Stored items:
=======

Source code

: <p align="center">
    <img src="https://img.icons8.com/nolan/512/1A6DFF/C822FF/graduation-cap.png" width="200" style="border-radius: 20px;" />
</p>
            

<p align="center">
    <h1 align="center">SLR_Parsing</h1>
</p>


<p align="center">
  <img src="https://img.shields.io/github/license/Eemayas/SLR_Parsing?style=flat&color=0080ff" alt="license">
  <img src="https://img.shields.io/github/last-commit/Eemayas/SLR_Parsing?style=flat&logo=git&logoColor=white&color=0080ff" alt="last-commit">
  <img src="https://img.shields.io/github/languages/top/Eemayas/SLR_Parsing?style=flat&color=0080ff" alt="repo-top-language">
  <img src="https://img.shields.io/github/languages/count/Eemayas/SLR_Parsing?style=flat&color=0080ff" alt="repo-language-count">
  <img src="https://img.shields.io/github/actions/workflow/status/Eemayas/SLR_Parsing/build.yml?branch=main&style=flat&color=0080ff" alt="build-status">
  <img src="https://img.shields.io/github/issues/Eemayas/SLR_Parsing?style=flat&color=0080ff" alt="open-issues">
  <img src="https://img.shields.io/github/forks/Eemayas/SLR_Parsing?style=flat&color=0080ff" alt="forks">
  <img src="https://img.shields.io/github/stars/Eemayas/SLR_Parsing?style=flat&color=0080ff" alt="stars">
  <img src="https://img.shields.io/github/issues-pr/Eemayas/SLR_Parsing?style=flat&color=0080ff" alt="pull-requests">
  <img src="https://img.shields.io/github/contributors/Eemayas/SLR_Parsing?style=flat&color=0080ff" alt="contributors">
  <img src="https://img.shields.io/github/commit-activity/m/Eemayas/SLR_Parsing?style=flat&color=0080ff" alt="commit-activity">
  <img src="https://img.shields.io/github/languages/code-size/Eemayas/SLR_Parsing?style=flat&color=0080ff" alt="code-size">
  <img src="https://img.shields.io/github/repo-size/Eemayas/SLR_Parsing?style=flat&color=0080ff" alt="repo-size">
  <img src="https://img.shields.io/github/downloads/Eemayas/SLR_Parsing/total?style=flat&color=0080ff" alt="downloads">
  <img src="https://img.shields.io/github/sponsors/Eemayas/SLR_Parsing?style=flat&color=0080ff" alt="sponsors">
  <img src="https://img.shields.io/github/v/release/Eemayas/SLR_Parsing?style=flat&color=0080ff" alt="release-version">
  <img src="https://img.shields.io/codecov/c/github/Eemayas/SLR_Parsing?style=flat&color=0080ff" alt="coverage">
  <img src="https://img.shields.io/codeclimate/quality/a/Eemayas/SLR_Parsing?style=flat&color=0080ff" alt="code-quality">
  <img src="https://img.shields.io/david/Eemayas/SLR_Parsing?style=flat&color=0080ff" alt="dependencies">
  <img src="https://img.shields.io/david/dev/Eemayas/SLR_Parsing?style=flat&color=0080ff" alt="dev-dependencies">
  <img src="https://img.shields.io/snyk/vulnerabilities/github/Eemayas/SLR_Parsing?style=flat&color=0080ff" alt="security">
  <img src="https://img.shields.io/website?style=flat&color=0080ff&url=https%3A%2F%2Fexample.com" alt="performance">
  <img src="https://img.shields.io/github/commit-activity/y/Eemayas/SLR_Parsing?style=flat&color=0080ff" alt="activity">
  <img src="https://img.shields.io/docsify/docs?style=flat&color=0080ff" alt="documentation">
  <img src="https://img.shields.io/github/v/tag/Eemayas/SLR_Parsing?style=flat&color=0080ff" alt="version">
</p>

=======

## [Problem details]
Pick out every line in the rows above that contains the string "issues", and copy each one. Case counts.

## [Response box]
  <img src="https://img.shields.io/github/issues/Eemayas/SLR_Parsing?style=flat&color=0080ff" alt="open-issues">
  <img src="https://img.shields.io/github/issues-pr/Eemayas/SLR_Parsing?style=flat&color=0080ff" alt="pull-requests">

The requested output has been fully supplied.